Élans, élancements, puis retombées amères et délicieuses
… Si ma mère m’avait aimée, je ne serais pas celle que je suis devenue. J’ai toujours senti que j’étais de trop, qu’elle se forçait et que les explications sur ma naissance étaient ténébreuses et contradictoires. J’ai fini par comprendre ce qui était arrivé très tard. Sans cette histoire-là, je n’aurais pas fictionné, je n’aurais pas réinventé la vie.
Très tôt. Il y a toujours eu un mystère autour de mon prénom. Je lui demandais régulièrement pourquoi je m’appelais X, qui n’était pas un prénom de ma génération. Ses réponses variaient sans cesse. Elle m’avait d’abord dit qu’elle était convaincue qu’elle attendait un garçon et que, prise de court, elle avait choisi mon prénom dans un magazine. J’avais surtout entendu qu’elle voulait un garçon et que je n’étais pas la bienvenue !
Elle ne m’aimait pas, ne pouvait pas m’aimer et c’était son droit. Certains parents n’aiment pas leurs enfants.

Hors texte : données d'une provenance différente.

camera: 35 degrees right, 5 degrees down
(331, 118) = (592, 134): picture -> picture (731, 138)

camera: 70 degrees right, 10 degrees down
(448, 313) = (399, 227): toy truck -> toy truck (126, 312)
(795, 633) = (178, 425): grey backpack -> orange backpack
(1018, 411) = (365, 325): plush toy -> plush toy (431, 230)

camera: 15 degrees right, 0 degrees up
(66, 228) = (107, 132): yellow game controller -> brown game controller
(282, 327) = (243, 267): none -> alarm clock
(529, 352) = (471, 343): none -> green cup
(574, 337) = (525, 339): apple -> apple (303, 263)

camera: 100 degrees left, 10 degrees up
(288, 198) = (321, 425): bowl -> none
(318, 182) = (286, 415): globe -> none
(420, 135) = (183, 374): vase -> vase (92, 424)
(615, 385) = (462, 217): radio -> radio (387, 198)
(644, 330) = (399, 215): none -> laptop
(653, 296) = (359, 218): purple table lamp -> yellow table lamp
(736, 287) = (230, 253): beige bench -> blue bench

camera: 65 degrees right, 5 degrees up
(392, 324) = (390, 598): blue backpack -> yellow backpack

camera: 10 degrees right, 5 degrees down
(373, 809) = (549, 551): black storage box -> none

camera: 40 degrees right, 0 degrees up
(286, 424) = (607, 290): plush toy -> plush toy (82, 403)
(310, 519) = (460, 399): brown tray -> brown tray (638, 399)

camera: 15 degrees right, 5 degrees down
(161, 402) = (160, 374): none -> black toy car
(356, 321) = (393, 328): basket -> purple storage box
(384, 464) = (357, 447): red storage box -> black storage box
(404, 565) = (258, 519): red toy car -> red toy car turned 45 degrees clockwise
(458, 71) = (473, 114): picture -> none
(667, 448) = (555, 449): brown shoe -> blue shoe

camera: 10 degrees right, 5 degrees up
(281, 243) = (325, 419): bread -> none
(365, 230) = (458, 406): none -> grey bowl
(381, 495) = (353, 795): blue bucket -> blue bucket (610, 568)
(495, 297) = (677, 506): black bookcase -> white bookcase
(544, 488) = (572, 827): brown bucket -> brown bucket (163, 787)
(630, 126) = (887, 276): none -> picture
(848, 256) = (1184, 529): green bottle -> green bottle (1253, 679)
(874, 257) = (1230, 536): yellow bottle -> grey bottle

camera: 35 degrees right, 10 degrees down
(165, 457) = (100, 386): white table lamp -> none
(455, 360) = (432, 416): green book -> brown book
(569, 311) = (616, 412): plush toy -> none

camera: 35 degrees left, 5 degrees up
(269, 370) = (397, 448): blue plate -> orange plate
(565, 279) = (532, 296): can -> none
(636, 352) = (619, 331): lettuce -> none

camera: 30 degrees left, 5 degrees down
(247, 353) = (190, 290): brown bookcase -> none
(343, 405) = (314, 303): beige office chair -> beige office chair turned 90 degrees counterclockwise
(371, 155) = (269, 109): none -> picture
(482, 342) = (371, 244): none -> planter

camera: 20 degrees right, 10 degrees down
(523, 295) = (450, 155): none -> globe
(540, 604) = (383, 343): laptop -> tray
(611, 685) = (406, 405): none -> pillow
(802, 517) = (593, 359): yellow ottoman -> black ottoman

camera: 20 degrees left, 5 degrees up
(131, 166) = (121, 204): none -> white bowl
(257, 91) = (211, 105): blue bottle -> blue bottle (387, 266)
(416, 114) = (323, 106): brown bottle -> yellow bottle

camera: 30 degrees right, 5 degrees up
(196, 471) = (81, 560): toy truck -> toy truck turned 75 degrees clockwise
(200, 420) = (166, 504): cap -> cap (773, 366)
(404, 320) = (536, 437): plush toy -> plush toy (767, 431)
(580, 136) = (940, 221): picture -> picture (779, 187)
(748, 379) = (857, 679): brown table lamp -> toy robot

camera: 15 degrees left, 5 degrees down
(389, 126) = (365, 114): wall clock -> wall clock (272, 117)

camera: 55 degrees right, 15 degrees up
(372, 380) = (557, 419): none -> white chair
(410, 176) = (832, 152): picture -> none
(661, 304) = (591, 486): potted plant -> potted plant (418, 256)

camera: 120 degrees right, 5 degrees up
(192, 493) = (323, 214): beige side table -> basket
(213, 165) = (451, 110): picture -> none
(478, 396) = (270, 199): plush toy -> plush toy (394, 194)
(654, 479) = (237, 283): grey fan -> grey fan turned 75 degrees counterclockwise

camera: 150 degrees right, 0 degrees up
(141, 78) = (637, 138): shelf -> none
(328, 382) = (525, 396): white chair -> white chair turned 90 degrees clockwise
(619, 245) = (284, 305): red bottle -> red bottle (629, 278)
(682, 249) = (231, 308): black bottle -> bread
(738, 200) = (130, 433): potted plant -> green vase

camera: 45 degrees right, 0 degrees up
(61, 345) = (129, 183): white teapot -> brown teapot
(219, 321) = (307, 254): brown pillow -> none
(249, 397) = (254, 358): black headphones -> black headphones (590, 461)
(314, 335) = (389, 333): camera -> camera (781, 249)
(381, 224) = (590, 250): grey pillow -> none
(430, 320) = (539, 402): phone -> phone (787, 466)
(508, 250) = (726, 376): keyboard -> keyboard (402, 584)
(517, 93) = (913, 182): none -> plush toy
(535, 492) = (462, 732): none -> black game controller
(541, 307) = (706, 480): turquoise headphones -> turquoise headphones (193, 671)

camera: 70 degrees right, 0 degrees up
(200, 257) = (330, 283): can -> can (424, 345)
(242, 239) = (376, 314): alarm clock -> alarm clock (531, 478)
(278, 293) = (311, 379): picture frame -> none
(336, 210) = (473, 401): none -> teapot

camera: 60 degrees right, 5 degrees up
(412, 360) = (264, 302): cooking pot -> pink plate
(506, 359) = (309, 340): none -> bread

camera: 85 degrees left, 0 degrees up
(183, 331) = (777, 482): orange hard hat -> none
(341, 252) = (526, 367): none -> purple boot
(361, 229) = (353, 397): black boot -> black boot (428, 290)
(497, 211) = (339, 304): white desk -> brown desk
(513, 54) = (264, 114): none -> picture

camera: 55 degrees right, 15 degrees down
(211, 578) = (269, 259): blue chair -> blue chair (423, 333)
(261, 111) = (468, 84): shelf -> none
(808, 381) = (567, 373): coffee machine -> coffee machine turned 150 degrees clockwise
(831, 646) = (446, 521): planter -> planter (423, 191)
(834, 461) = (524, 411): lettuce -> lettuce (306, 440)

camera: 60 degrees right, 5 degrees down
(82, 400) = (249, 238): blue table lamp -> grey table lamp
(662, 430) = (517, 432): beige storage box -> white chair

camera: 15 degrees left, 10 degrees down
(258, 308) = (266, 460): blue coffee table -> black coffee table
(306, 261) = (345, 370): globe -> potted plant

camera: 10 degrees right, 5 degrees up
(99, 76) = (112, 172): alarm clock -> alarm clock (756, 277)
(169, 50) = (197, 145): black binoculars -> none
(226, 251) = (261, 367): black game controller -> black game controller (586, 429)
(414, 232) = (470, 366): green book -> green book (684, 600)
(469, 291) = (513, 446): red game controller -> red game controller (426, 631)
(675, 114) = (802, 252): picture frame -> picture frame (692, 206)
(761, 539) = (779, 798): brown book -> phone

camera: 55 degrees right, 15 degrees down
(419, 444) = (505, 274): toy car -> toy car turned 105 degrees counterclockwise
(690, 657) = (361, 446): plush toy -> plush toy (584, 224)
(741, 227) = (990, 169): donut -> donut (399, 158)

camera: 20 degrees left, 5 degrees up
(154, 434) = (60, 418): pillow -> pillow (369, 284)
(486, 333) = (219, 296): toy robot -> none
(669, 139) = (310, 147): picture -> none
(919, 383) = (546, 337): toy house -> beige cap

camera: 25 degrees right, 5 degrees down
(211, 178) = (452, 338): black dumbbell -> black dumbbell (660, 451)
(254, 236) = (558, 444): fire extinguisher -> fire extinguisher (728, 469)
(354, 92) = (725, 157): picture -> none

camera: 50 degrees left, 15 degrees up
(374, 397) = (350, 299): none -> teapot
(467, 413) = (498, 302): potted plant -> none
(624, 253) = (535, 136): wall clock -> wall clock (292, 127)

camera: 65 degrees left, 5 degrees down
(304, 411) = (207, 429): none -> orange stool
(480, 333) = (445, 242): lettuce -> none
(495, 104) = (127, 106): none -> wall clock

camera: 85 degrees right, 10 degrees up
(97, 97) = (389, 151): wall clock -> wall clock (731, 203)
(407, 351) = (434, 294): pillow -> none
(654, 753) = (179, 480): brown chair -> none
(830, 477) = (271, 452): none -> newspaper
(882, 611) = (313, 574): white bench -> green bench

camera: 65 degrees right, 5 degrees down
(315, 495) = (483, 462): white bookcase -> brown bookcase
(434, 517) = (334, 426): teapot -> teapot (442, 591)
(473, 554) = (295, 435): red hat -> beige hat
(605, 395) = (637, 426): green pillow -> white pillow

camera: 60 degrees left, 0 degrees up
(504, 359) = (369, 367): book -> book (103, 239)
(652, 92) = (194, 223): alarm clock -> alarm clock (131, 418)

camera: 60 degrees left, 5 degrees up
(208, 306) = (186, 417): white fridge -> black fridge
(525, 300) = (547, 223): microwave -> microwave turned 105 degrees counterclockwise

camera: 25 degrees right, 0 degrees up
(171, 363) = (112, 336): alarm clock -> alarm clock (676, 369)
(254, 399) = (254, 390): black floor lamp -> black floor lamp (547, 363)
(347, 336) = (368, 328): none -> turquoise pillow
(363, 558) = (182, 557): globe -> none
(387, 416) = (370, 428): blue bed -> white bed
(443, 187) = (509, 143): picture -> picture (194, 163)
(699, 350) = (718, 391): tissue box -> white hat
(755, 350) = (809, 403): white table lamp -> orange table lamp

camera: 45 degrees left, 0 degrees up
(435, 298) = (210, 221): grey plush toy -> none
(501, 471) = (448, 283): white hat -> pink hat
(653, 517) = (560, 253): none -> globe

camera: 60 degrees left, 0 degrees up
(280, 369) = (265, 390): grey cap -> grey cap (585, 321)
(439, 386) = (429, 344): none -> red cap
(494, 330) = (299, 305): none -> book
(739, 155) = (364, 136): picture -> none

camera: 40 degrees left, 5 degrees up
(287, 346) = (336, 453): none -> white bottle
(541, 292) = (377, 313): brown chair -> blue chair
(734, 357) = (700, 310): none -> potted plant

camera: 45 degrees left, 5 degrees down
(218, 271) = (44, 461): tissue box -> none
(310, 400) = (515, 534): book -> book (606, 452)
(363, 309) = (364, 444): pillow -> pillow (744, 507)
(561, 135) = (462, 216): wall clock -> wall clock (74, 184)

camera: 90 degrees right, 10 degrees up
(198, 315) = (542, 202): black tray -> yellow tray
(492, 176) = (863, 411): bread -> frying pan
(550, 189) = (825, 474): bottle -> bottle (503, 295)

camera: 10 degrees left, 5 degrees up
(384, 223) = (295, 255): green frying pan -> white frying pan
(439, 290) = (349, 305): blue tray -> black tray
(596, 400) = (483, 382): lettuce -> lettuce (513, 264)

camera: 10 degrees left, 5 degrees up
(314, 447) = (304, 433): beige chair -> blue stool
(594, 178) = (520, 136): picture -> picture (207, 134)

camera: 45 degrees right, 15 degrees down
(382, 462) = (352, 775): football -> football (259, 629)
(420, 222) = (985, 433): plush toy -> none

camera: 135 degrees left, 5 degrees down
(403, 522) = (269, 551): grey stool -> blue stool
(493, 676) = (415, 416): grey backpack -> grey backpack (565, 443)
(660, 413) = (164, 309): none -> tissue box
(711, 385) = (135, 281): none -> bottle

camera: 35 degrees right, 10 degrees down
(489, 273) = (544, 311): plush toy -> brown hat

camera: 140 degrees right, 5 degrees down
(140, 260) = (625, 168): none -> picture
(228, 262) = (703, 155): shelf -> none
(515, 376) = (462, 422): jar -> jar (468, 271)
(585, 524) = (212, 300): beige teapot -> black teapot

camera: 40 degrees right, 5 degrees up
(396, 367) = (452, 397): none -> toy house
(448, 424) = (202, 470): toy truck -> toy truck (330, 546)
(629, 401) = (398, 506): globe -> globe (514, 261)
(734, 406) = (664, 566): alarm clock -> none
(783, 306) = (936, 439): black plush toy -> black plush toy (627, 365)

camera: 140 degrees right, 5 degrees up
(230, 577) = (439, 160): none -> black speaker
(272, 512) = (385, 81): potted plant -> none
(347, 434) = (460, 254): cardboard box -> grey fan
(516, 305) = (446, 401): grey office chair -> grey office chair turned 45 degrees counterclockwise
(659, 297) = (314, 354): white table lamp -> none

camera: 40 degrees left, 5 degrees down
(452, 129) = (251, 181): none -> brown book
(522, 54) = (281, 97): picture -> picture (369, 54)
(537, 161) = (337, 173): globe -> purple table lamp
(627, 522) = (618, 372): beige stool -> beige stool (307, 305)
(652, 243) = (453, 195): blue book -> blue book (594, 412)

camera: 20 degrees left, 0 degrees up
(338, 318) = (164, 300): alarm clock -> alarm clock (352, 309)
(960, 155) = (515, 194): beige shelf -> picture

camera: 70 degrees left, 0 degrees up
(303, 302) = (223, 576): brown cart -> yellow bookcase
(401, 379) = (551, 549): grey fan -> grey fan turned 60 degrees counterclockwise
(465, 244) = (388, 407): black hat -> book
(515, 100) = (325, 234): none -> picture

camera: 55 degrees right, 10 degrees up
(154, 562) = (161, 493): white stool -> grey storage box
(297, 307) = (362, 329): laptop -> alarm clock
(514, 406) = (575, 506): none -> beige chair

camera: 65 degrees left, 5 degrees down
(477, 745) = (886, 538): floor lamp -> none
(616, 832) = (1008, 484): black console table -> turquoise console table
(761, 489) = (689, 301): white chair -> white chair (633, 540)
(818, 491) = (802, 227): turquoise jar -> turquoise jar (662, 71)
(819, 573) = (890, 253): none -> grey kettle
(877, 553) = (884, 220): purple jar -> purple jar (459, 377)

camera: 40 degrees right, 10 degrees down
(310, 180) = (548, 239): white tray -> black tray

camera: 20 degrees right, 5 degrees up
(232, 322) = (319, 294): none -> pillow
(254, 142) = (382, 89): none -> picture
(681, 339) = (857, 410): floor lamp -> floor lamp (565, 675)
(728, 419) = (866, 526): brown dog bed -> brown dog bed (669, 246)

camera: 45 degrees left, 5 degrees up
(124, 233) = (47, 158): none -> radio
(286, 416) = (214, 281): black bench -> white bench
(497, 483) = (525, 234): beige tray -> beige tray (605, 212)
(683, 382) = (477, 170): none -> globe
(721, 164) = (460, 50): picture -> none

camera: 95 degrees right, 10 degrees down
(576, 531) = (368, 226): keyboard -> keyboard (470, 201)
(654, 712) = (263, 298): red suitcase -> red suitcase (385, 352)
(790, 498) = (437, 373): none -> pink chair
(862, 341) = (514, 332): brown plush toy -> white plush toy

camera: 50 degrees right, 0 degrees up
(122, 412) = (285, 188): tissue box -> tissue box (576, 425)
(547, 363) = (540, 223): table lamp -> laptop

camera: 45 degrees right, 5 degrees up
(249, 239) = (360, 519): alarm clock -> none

Je me suis toujours sentie de trop.
Je ne jurais que par l’école. Je me sentais coupable du rejet de ma mère, je n’avais aucune confiance en moi. Ce sont les professeurs qui m’ont poussée à faire des études.
J’ai eu de gros problèmes de santé qui étaient d’ordre psychosomatique, je refusais de manger. Je suis une survivante, j’aurais dû mourir à la naissance, je suis d’une incroyable ténacité, une vivace, comme disait ma mère. Il y avait un vœu de mort autour de moi que j’ai conjuré. Ça m’a pris du temps et des années d’analyse avant de me sentir à ma place.